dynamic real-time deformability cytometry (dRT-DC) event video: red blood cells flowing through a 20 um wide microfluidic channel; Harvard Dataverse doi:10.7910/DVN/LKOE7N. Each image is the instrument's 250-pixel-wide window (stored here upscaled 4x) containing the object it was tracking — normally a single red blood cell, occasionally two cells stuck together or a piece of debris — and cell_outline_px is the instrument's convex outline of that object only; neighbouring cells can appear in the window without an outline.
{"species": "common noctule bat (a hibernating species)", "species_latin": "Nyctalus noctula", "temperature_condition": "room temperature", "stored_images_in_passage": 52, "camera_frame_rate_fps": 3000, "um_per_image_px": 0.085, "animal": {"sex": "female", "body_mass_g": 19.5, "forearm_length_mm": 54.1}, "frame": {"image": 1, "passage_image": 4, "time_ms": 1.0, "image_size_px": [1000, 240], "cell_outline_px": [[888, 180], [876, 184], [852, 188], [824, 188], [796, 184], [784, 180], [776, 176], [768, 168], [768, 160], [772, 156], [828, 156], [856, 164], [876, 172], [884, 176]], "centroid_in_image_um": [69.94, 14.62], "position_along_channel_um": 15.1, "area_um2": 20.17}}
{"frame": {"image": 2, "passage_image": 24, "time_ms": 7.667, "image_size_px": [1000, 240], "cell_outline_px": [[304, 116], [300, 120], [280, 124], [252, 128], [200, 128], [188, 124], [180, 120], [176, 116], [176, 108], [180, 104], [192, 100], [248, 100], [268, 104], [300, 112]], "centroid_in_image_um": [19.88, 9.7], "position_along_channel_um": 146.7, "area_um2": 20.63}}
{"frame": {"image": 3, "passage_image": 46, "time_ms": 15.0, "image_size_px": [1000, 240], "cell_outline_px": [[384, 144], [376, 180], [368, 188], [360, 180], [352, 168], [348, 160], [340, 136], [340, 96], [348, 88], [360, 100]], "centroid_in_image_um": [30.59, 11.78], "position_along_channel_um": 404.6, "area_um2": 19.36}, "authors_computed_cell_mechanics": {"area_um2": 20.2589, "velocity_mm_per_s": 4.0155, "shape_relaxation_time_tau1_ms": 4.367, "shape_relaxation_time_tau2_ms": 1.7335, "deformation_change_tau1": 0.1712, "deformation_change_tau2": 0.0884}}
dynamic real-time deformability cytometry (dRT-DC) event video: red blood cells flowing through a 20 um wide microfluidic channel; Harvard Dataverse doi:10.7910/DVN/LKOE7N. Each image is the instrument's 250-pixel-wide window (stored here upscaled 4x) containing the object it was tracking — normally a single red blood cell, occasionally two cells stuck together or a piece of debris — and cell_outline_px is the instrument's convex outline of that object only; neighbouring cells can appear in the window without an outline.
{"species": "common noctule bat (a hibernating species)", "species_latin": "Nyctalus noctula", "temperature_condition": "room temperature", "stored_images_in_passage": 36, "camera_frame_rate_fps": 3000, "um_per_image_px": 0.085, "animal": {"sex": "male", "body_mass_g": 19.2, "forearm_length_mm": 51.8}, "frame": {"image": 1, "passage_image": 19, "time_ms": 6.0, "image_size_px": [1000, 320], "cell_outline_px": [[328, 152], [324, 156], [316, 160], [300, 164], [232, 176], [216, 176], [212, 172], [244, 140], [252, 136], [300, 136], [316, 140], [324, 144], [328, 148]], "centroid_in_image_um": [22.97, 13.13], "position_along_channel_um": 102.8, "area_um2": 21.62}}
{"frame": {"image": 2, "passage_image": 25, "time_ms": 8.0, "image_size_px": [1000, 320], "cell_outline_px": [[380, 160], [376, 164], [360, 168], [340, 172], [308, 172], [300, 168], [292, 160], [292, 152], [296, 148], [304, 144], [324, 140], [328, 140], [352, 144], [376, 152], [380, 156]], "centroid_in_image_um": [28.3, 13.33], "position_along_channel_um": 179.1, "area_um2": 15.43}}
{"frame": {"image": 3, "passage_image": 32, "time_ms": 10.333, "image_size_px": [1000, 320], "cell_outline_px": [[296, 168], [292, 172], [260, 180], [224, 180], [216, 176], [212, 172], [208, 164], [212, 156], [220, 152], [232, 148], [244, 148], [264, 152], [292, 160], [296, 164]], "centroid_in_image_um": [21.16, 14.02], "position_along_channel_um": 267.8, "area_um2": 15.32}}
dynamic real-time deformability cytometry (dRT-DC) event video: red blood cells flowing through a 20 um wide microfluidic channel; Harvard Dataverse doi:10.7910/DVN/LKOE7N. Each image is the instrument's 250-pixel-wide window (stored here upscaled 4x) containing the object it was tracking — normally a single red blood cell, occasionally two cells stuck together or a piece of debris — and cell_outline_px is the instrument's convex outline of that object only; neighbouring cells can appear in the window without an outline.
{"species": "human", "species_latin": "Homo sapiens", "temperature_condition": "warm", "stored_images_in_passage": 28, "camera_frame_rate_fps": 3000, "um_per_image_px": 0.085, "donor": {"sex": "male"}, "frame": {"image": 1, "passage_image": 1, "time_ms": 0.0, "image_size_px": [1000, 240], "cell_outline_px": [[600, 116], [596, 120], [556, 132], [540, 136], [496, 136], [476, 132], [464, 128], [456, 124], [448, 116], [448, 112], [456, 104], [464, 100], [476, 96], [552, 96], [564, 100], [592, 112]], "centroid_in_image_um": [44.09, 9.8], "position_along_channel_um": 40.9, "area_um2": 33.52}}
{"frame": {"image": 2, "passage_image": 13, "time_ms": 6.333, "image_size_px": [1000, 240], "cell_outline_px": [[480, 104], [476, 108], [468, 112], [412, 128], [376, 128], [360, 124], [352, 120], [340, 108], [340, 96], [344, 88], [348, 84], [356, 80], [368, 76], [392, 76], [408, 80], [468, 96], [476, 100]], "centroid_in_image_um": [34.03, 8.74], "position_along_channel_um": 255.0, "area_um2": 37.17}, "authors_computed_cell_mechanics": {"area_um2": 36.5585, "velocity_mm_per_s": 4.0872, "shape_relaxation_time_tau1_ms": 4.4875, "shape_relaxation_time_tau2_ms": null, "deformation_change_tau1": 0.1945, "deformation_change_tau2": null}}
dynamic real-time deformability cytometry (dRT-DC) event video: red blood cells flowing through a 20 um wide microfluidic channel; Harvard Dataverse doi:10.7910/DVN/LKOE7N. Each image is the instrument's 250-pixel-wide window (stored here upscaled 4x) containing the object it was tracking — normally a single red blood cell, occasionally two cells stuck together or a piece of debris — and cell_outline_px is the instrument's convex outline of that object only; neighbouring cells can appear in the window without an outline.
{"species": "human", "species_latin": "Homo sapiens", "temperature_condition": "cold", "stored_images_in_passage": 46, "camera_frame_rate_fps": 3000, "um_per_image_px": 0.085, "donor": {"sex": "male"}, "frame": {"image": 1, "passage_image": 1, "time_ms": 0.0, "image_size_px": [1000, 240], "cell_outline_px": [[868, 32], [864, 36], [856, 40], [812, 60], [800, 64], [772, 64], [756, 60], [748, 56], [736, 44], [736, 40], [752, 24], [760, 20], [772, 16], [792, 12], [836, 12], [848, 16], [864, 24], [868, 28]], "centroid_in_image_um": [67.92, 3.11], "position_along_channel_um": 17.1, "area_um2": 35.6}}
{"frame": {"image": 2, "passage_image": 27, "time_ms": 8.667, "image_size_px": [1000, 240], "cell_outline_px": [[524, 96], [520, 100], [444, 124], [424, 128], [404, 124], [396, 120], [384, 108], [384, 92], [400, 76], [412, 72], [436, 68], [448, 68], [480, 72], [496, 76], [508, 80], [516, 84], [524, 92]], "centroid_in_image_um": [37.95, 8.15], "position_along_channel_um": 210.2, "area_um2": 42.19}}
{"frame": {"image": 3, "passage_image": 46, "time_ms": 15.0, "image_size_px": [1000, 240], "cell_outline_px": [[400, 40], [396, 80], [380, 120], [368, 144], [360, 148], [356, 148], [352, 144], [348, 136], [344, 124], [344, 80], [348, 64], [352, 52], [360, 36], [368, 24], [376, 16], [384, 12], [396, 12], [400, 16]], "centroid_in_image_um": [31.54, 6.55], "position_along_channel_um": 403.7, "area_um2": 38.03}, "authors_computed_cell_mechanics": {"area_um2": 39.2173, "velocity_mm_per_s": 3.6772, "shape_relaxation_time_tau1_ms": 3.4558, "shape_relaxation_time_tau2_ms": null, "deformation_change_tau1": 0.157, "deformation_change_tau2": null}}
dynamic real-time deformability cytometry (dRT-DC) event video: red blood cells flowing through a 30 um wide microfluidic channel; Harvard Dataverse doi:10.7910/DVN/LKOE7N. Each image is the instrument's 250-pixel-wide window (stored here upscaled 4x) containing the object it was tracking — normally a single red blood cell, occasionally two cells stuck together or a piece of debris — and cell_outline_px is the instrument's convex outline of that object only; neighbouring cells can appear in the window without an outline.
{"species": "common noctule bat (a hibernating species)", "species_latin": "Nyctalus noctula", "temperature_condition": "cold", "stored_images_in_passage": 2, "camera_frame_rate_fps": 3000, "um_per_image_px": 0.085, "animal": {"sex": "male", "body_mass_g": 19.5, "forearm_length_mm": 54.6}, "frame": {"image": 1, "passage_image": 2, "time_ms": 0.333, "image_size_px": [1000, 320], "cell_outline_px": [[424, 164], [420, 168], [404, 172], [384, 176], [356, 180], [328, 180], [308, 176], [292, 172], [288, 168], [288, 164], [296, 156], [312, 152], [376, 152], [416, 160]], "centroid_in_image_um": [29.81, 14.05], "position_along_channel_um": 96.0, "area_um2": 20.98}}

Exercise requirements ▸ Output the lines from the line containing "through a 30" to the end, both included; add nothing.

The result ▸
dynamic real-time deformability cytometry (dRT-DC) event video: red blood cells flowing through a 30 um wide microfluidic channel; Harvard Dataverse doi:10.7910/DVN/LKOE7N. Each image is the instrument's 250-pixel-wide window (stored here upscaled 4x) containing the object it was tracking — normally a single red blood cell, occasionally two cells stuck together or a piece of debris — and cell_outline_px is the instrument's convex outline of that object only; neighbouring cells can appear in the window without an outline.
{"species": "common noctule bat (a hibernating species)", "species_latin": "Nyctalus noctula", "temperature_condition": "cold", "stored_images_in_passage": 2, "camera_frame_rate_fps": 3000, "um_per_image_px": 0.085, "animal": {"sex": "male", "body_mass_g": 19.5, "forearm_length_mm": 54.6}, "frame": {"image": 1, "passage_image": 2, "time_ms": 0.333, "image_size_px": [1000, 320], "cell_outline_px": [[424, 164], [420, 168], [404, 172], [384, 176], [356, 180], [328, 180], [308, 176], [292, 172], [288, 168], [288, 164], [296, 156], [312, 152], [376, 152], [416, 160]], "centroid_in_image_um": [29.81, 14.05], "position_along_channel_um": 96.0, "area_um2": 20.98}}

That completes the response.